EDITORIAL: Hollow Sarkar

How can the Hello Sarkar with just 16 junior employees claim to have resolved all these grievances within one year

The Hello Sarkar was formed in 2011 by the then PM Baburam Bhattarai to address public grievances across the country as soon as possible.

The grievance-hearing mechanism was formed within the Office of the Prime Minister and Council of Ministers (OPMCM), which means it is under the direct supervision of the Prime Minister who is briefed occasionally about the progress being made on addressing the people’s grievances related to various ministries, departments and offices directly related to the public.

The Hello Sarkar regularly makes public its work covering the period of one fiscal year. The Hello Sarkar has claimed it settled as many as 43,645 complaints within the fiscal year 2015/16.

It said most of the complaints were related to the Ministries of Home Affairs, Education, Federal Affairs and Local Development, Physical Infrastructure and Transport, Finance, Nepal Electricity Authority and Water Supply and Sewerage Management.

All of these ministries are related directly to the people’s everyday life.

All of the issues the Hello Sarkar claims to have resolved are the government’s long-term policies and programmes that take years to accomplish. But it claims to have resolved them without wasting time.

The Hello Sarkar has claimed that it has resolved the shortage of fuel, black marketing, embezzlement in relief distribution to the earthquake survivors, load-shedding, irregular drinking water supply, corruption, foreign employment fraud, overcharging of transport fare, air pollution, poor road infrastructure, shortage of school textbooks and delay in distribution of the first tranche of housing grant to earthquake victims.
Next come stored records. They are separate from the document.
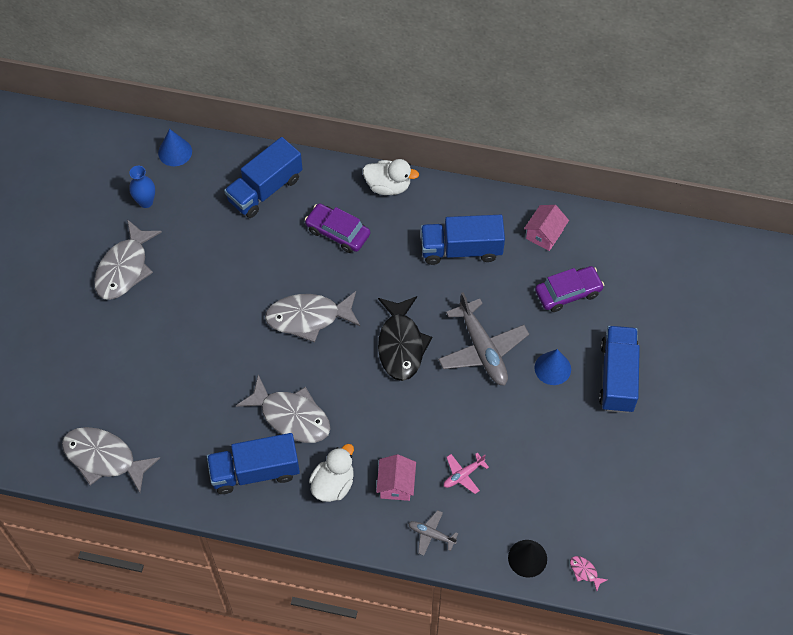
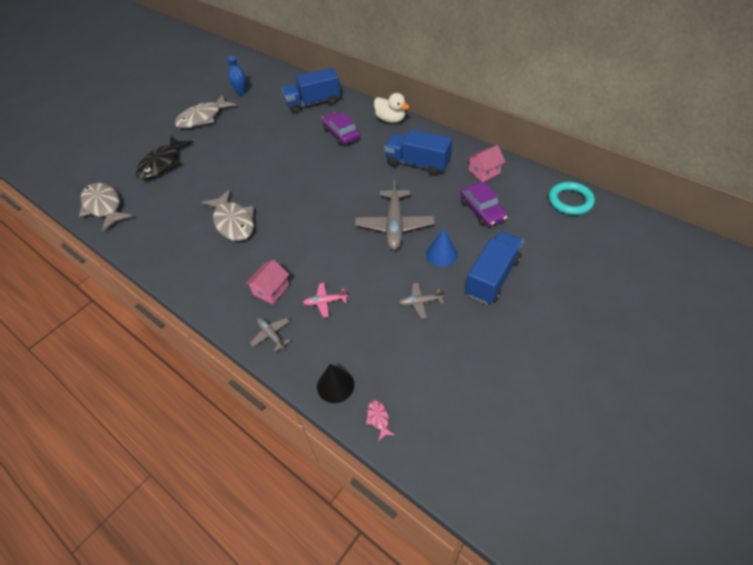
camera: 30 degrees right, 10 degrees down
(175, 152) = (276, 75): blue cone -> none
(255, 471) = (184, 246): blue truck -> none
(308, 317) = (288, 172): grey fish -> none
(333, 484) = (228, 273): white duck -> none
(401, 345) = (338, 204): black fish -> black fish (162, 164)
(560, 435) = (420, 302): none -> grey plane
(568, 293) = (482, 210): purple car -> purple car turned 60 degrees clockwise
(655, 245) = (570, 201): none -> turquoise ring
These were actually the complaints lodged through Hello Sarkar’s Facebook and Twitter pages, telephone calls and emails. The only work Hello Sarkar, where 16 government employees have been deployed to receive complaints, did was to forward them to the concerned authorities for redressal.
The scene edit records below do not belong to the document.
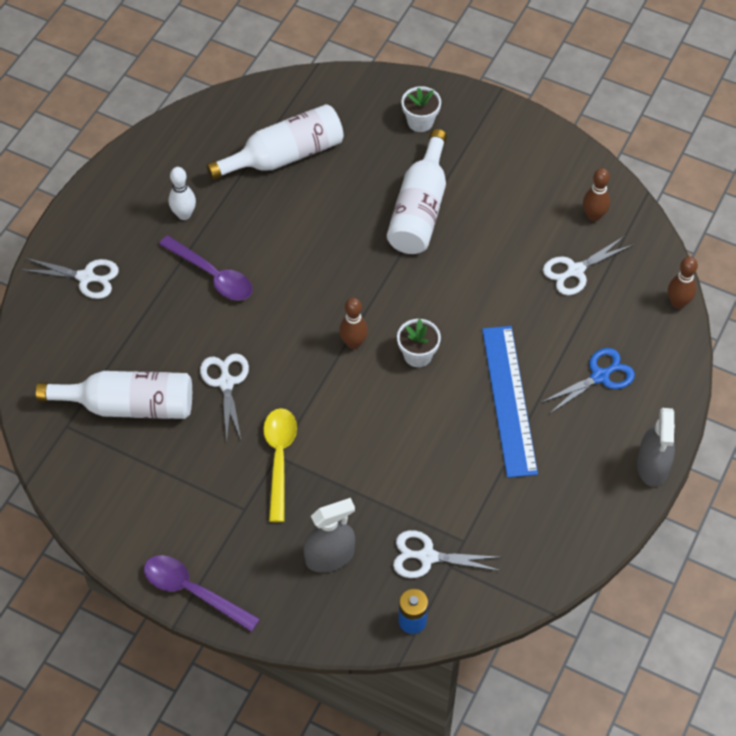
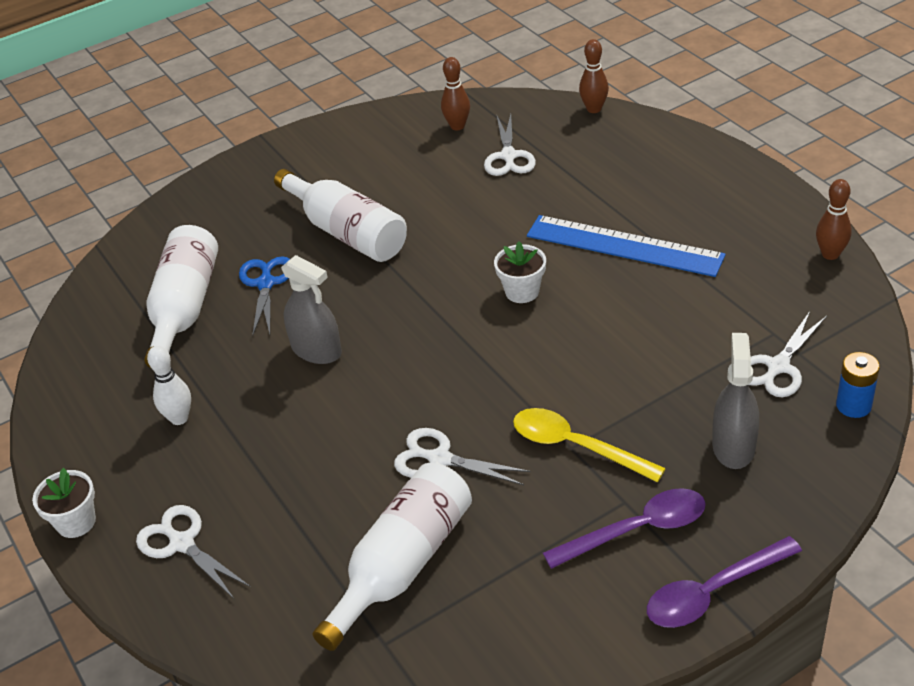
camera: 55 degrees left, 15 degrees down
(86, 277) = (181, 543): white scissors -> white scissors turned 90 degrees counterclockwise
(213, 276) = (285, 421): purple spoon -> purple spoon (638, 530)
(353, 343) = (469, 334): brown bowling pin -> brown bowling pin (830, 254)
(420, 122) = (243, 198): white flower pot -> white flower pot (76, 522)
(600, 376) = (639, 179): blue scissors -> blue scissors (266, 283)
(652, 466) = (761, 179): grey spray bottle -> grey spray bottle (316, 350)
The Hello Sarkar’s claim of resolving these problems is nothing but hogwash.

Had the Hello Sarkar resolved all these grievances, as it stated, there would not have been irregularities and embezzlement in government institutions and the CIAA would have received little complaints on corruption, the earthquake survivors would already have permanent houses; power outage would have become history and the people of the Valley would have regular supply of drinking water round the clock and children in the remote areas would not have had to wait for months to get the textbooks delivered on time.

These are the perennial problems that the country has been confronting for long. How can the Hello Sarkar with just 16 junior employees claim to have resolved all these grievances within one year whereas the entire government machinery has failed to do so for decades?

It had only received such complaints through its social networking sites, telephones and emails, and not resolved them at all as claimed by the so-called Hello Sarkar which does not have any institutional capacity and jurisdiction.

The very purpose of its formation was to redress minor public related problems such as potholes on the roads, loose hanging of electricity and telephone wires on the roadsides, and other such problems that can be fixed immediately.

Will the PM tell his employees not to make such silly claims in the future?

Litter bugs

The Metropolitan Police Range, Jawalakhel has done commendable work by nabbing 31 litterers in five days for dumping wastes at public places dressed in civvies and uniform.

They were handed over to the Lalitpur Sub-Metropolitan City. It is high that stern steps were taken against the violators of the law.

At present, the Solid Waste Management Act provides fining offenders Rs. 500 to Rs. 100,000 or imprisonment of up to three months. Managing wastes has been a major challenge for the capital city which produces 450 tonnes of garbage everyday.

As such, to assist in managing the wastes which can be very harmful if not done properly, the capital’s denizens should be made to segregate disposable and non-disposable wastes and dump them in the allocated locations which can then be collected for final disposal.

Such tough measures should be in place if we plan to have a clean city. With the passage of time more wastes are being produced.

Since around 65 per cent of wastes are organic it means they could be used to make safe manure and also to produce bio-gas for cooking purposes.